Can't find my bean in JBoss esb server

I have jbossesb-server-4.11 and eclipse-jee-juno. I want to create some simple EJB application, deploy it on server and call some method from client. Everything seems to be clear. I have found a simple Hello world application here: https://sites.google.com/a/thedevinfo.com/thedevinfo/Home/jboss/jboss-application-server/ejb3-session-bean-tutorial-using-jboss-and-eclipse. I did all the same, I also tried to download this example from this site but it does not work for me. I created JBoss server in Eclipse, then I run my ejb application on this server, then I tryied to get my bean this way:

InitialContext ctx = new InitialContext(props);         
MyBeanRemote bean = (MyBeanRemote) ctx.lookup("MyBean/remote");

But i have the following error: "javax.naming.NameNotFoundException: MyBean not bound". Here is my simple code in ejb project:

@Remote
public interface MyBeanRemote extends IMyBean{}
@Local
public interface MyBeanLocal extends IMyBean {}
@Stateless  
public class MyBean implements MyBeanLocal, MyBeanRemote {
    public void doSomething() {
        System.out.println("Hello World!");         
    }
}

Please advice me where I am wrong?

Upvotes: 1

Views: 412

Answers (1)

Paweł Wyrwiński
Paweł Wyrwiński

Reputation: 1443

It looks like standalone jbossesb-server is very narrowly specialized product. It provides ESB-specific functionality but lacks EJB support. Your test app deploys and runs fine on vanilla JBossAS 4.2.3.GA though (AS 4.2.3 is the foundation for jbossesb-server-4.11 I think).

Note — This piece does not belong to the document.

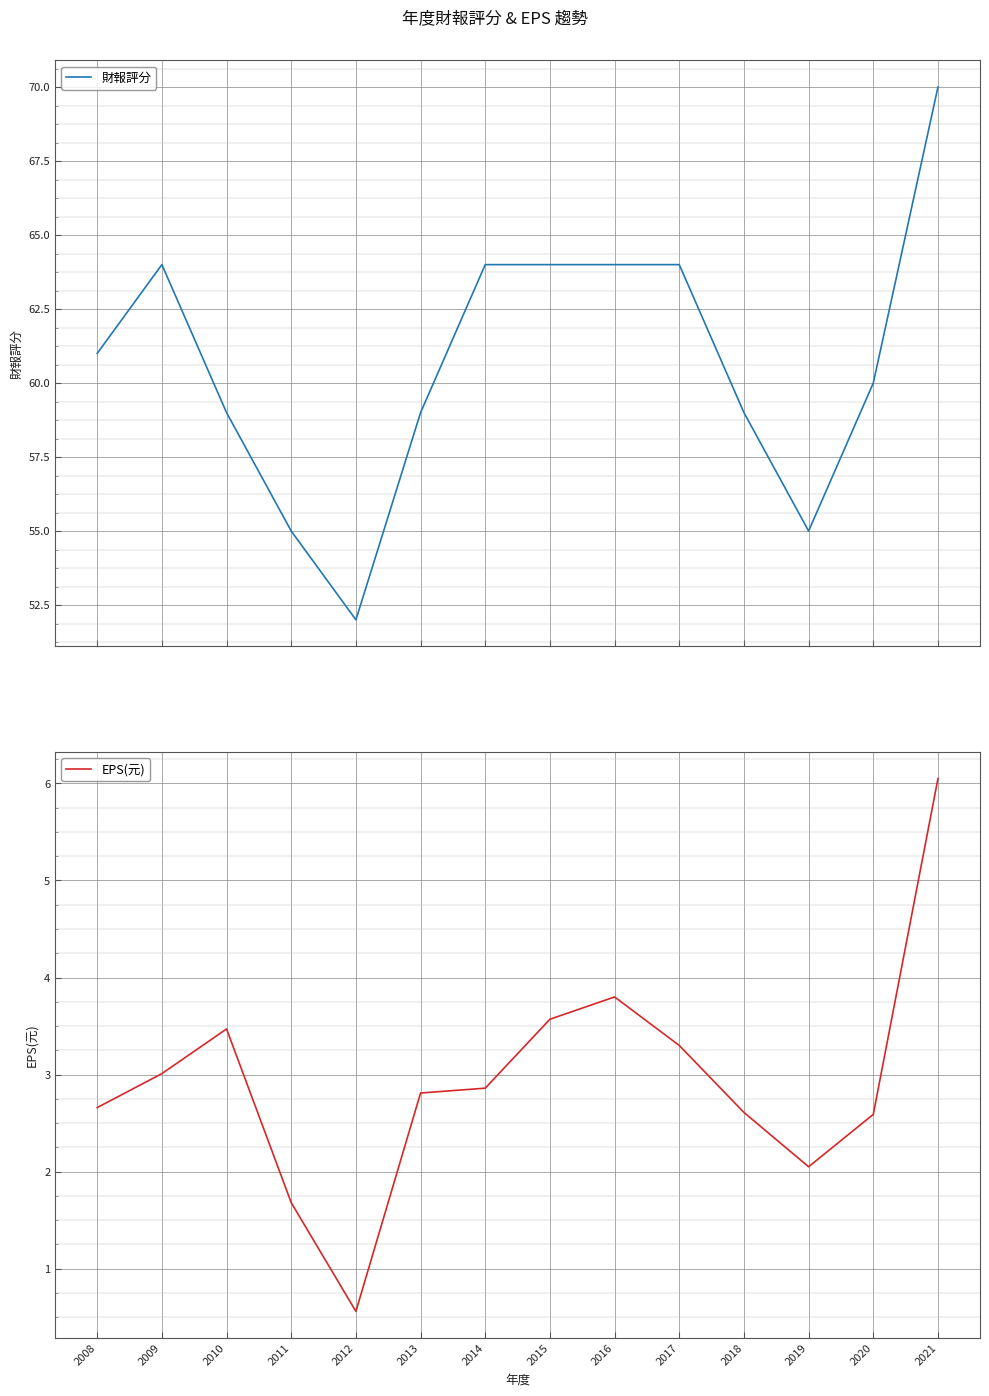

Reading left to right, what are all the values shown in this chart?

財報評分: 61.0	64.0	59.0	55.0	52.0	59.0	64.0	64.0	64.0	64.0	59.0	55.0	60.0	70.0
EPS(元): 2.7	3.0	3.5	1.7	0.6	2.8	2.9	3.6	3.8	3.3	2.6	2.0	2.6	6.0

If ESB is a must for you, I recommend installing JBoss ESB as an extension for plain JBoss 4.2.3.GA or maybe newer 5.x, 6.x series (AFAIK 7.x is not supported yet). In order to do so you need to download jboss-4.2.3.GA and jbossesb-4.11.zip instead of jbossesb-server-4.11.zip. Then you need to follow this instructions. Pay attention there are two editions of JBossAS 4.2.3:

  • jboss-4.2.3.GA.zip - for JDK5
  • jboss-4.2.3.GA-jdk6.zip - for JDK6+

the same is true for 5.x series (6.x and 7.x require JDK6+).

The other option is using full commercial SOA solution: RedHat's SOA Platform. It's not cheap though.